Green Lanterns #19 Review
Written by: Sam Humphries
Art by: Ronan Cliquet
Letters by: David Sharpe
Colors by: Blond
Doctor Neal Emerson really wants to find a cure for all illness. He has theories and ideas. He has spent years of his life conducting research and now is his moment to relay his findings to the world. Unfortunately, no one is listening. In fact, the only person in the audience for his big presentation is his alter-ego the supervillain Doctor Polaris. Emerson has become trapped in his own delusions after lamenting his inability to help the one person who always believed in him. When he wakes up, he’s confronted with the fact that he’s without his medications and in a race against his own oncoming madness to find a cure.
Meanwhile Simon has an uncomfortable exchange with his brother Nazir about the Green Lantern’s inability to deal with the all too human issues of being a member of a family and contributing. The exchange seemed a little forced and harsh, but it does give insight into an aspect of these heroes that most people wouldn’t consider. Emerson decides to go to his dealer to get the pills that are keeping him even, but the government has other plans. They offer him a deal and they are not willing to take no for an answer. A move they soon regret as they are forced to turn to the Green Lanterns for help. They’ve tracked him to Gateway City and when they confront him, both Simon and Jessica quickly realize that they have miscalculated the situation to their peril.

^^^^^^^^^^^^^^^^

◆ **List of tasks**
• 1. According to the Green Lanterns #19 review, in what city do the Green Lanterns confront Emerson?
• 2. Write the next part of the Green Lanterns #19 review, picking up after its final sentence.

◆ **Supplied entries**
^^^^^^^^^^^^^^^^

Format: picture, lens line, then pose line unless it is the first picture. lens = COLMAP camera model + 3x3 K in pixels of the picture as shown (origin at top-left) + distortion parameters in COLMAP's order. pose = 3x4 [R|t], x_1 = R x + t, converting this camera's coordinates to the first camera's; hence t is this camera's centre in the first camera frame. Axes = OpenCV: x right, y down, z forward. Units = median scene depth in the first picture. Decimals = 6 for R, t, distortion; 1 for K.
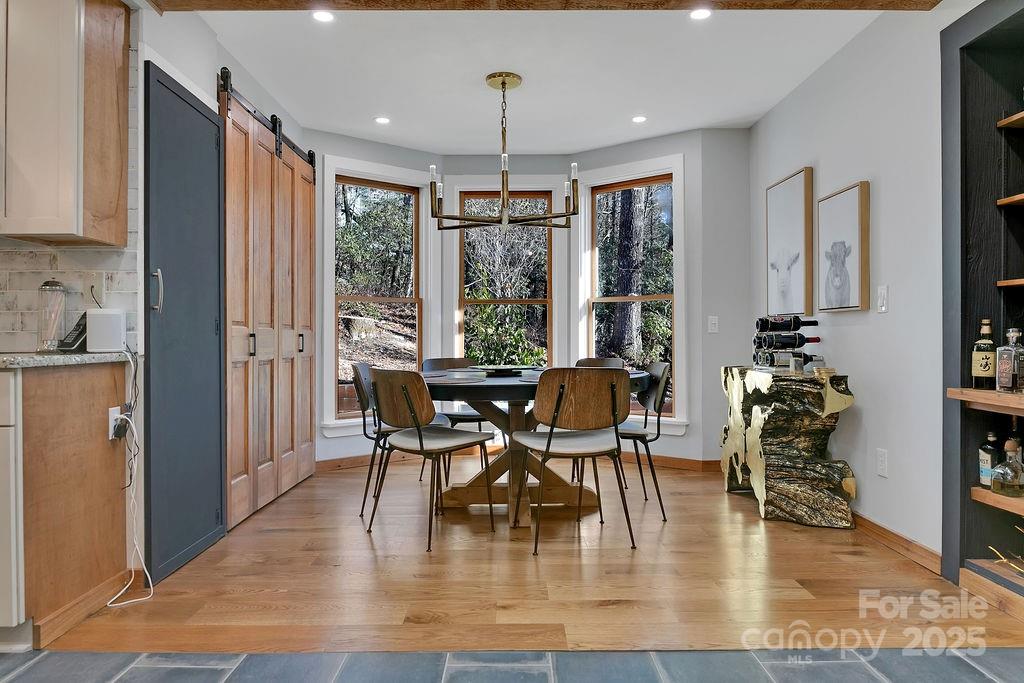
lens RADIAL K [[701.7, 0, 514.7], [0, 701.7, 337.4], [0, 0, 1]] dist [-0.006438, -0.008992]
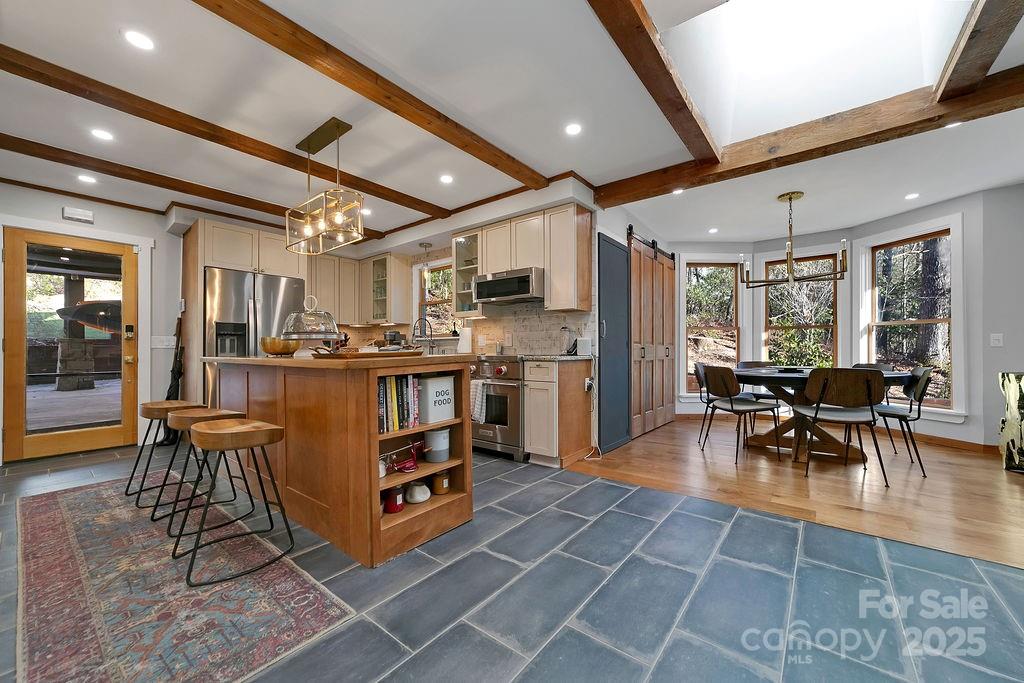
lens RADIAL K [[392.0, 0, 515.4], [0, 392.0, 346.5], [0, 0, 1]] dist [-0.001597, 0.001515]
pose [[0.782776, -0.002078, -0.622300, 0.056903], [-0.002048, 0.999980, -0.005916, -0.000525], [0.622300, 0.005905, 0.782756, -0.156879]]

^^^^^^^^^^^^^^^^

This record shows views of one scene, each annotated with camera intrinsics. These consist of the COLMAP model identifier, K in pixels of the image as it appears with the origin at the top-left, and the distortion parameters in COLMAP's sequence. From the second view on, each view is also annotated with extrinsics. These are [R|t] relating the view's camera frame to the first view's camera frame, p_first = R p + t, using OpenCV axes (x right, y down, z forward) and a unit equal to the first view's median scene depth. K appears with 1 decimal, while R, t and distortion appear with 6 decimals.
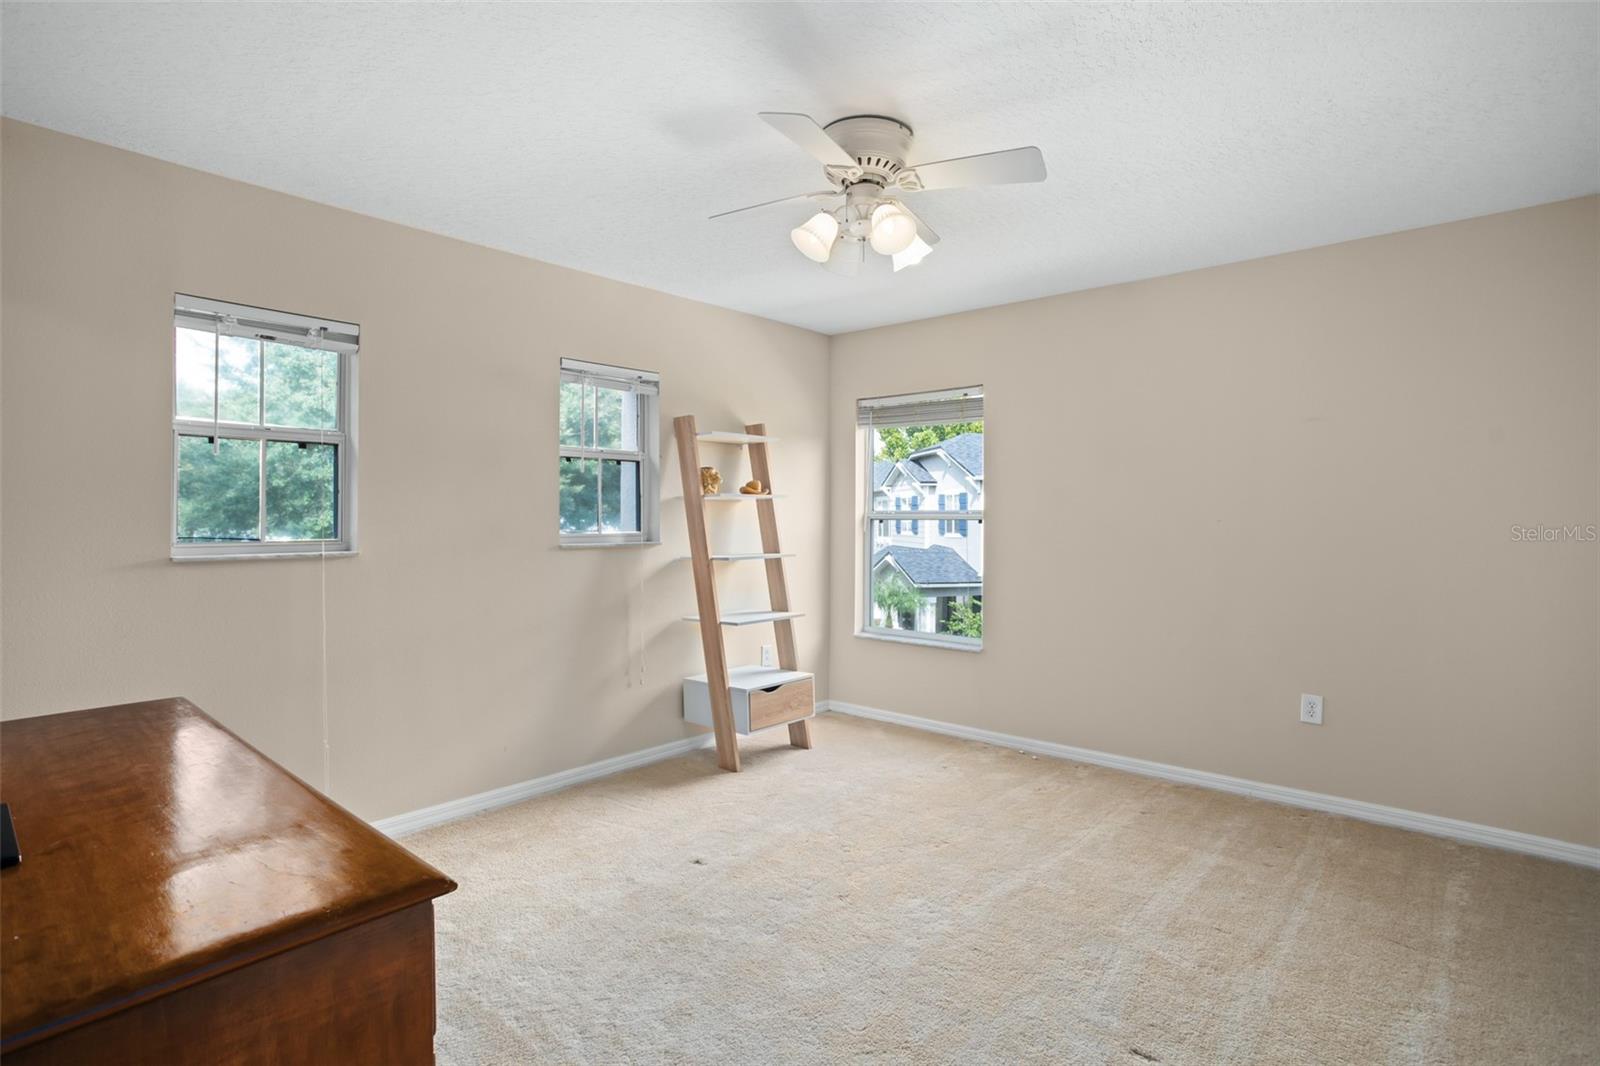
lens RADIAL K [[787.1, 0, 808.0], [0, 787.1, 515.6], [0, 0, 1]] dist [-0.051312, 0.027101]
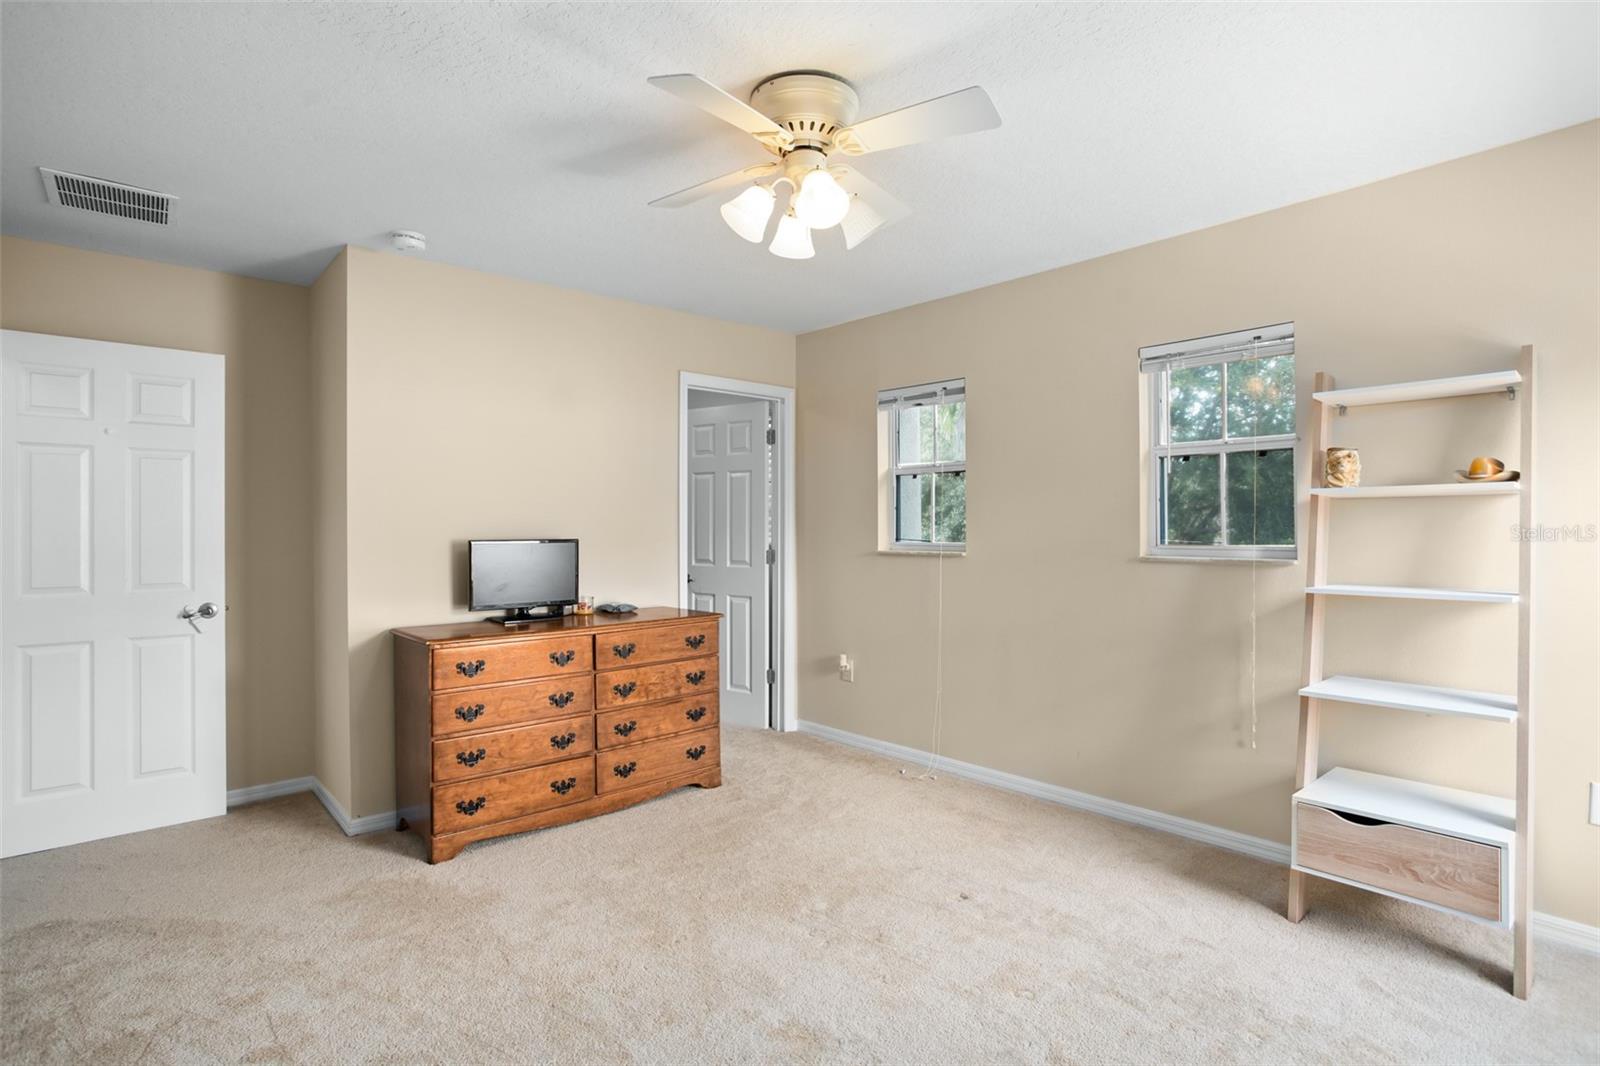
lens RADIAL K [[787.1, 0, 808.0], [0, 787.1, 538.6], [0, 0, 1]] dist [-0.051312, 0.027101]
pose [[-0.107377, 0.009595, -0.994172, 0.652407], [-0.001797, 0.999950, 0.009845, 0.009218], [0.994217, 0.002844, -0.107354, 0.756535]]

^^^^^^^^^^^^^^^^

◆ **Exercise answers**
• 1. Gateway City.

• 2.
As a Green Lantern story, this is very well done. The action is done well and Doctor Polaris is fleshed out rather than just being a paint-by-numbers villain. His backstory is told in a way that elicits sympathy from the reader. The dynamic between Simon and Nazir is a little too forced. While Nazir has some valid points to make and the legitimacy of his concerns isn’t in question, Sam Humphries forces the anger and aggression a little too far too fast in the exchange. Jessica doesn’t have much to do in this issue but be along for the ride, a problem that is becoming more prevalent in stories that she is involved in. The art by Ronan Cliquet is well done and the action sequences are well staged to show the power of the characters. I really enjoy the splash page with Doctor Polaris letting loose.